A rich collection of primary materials, the multivolume Archives of Empire provides a documentary history of nineteenth-century British imperialism from the Indian subcontinent to the Suez Canal to southernmost Africa. Barbara Harlow and Mia Carter have carefully selected a diverse range of texts that track the debates over imperialism in the ranks of the military, the corridors of political power, the lobbies of missionary organizations, the halls of royal geographic and ethnographic societies, the boardrooms of trading companies, the editorial offices of major newspapers, and far-flung parts of the empire itself.
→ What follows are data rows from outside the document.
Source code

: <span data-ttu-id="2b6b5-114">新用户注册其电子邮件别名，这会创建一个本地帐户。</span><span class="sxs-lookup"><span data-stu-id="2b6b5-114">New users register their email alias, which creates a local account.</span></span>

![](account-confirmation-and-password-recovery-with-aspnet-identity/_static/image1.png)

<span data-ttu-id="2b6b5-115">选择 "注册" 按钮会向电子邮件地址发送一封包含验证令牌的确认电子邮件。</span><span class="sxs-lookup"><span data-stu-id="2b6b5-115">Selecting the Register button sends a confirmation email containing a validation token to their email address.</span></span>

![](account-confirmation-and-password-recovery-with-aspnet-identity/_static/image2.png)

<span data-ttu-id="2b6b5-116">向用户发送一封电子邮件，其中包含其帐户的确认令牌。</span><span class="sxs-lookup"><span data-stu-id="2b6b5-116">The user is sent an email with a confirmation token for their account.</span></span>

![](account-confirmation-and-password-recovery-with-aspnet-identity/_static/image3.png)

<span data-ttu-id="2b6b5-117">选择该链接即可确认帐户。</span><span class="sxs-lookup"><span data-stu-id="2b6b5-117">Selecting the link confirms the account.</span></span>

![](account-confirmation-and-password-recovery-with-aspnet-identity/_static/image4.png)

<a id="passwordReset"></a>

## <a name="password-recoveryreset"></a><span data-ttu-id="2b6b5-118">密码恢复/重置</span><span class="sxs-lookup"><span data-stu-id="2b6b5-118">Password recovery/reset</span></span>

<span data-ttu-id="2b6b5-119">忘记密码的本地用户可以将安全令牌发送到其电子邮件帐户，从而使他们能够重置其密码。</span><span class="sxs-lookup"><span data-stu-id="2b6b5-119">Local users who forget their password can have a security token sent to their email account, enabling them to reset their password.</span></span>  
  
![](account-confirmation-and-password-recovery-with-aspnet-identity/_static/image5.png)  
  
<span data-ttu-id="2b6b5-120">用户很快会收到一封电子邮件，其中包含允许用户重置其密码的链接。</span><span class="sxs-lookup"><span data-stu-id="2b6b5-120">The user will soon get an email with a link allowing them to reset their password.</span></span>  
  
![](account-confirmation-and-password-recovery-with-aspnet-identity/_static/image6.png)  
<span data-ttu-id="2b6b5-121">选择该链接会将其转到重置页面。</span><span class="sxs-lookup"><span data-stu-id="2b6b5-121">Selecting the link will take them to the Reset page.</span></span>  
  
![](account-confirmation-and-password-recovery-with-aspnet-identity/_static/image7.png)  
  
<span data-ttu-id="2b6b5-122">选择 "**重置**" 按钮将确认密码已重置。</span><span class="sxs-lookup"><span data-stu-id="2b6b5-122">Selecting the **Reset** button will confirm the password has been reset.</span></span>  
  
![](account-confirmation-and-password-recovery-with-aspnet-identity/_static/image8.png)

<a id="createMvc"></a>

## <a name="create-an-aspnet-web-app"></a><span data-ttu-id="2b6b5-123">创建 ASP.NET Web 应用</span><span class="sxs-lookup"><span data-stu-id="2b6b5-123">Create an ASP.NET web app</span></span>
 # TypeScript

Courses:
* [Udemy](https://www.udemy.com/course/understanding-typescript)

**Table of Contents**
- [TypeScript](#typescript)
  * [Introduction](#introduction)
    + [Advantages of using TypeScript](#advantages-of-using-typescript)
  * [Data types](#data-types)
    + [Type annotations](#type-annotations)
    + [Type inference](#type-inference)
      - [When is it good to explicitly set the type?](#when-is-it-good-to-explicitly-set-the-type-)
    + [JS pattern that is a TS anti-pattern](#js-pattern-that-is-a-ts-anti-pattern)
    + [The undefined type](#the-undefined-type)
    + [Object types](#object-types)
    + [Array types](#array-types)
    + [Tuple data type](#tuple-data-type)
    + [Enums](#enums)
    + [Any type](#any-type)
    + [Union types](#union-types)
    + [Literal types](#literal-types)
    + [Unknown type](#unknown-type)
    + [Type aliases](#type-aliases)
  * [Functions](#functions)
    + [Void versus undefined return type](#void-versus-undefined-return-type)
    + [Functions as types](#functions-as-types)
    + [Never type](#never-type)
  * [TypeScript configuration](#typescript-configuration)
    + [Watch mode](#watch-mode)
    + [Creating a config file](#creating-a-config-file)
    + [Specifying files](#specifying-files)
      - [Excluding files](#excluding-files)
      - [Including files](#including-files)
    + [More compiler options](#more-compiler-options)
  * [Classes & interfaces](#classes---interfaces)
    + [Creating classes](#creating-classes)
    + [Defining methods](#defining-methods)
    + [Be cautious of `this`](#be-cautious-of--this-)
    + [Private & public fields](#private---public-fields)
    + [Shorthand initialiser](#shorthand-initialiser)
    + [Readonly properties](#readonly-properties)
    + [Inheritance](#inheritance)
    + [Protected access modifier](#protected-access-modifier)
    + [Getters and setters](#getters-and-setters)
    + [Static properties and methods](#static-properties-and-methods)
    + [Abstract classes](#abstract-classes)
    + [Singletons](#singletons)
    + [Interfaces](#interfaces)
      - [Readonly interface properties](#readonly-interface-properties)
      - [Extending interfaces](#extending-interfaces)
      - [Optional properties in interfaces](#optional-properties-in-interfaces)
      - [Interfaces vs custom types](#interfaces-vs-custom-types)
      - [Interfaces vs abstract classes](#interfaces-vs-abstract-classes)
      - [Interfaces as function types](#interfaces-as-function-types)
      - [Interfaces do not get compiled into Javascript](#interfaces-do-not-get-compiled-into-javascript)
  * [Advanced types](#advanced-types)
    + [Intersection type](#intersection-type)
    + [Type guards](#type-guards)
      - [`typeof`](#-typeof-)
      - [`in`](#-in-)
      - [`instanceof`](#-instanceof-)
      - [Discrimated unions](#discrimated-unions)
Focusing on a particular region and historical period, each volume in Archives of Empire is organized into sections preceded by brief introductions. Documents including mercantile company charters, parliamentary records, explorers’ accounts, and political cartoons are complemented by timelines, maps, and bibligraphies. Unique resources for teachers and students, these books reveal the complexities of nineteenth-century colonialism and emphasize its enduring relevance to the “global markets” of the twenty-first century. Tracing the beginnings of the British colonial enterprise in South Asia and the Middle East, From the Company to the Canal brings together key texts from the era of the privately owned British East India Company through the crises that led to the company’s takeover by the Crown in 1858. It ends with the momentous opening of the Suez Canal in 1869. Government proclamations, military reports, and newspaper articles are included here alongside pieces by Rudyard Kipling, Charles Dickens, John Stuart Mill, Karl Marx, Benjamin Disraeli, and many others. A number of documents chronicle arguments between mercantilists and free trade advocates over the competing interests of the nation and the East India Company. Others provide accounts of imperial crises—including the trial of Warren Hastings, the Indian Rebellion (Sepoy Mutiny), and the Arabi Uprising—that highlight the human, political, and economic costs of imperial domination and control.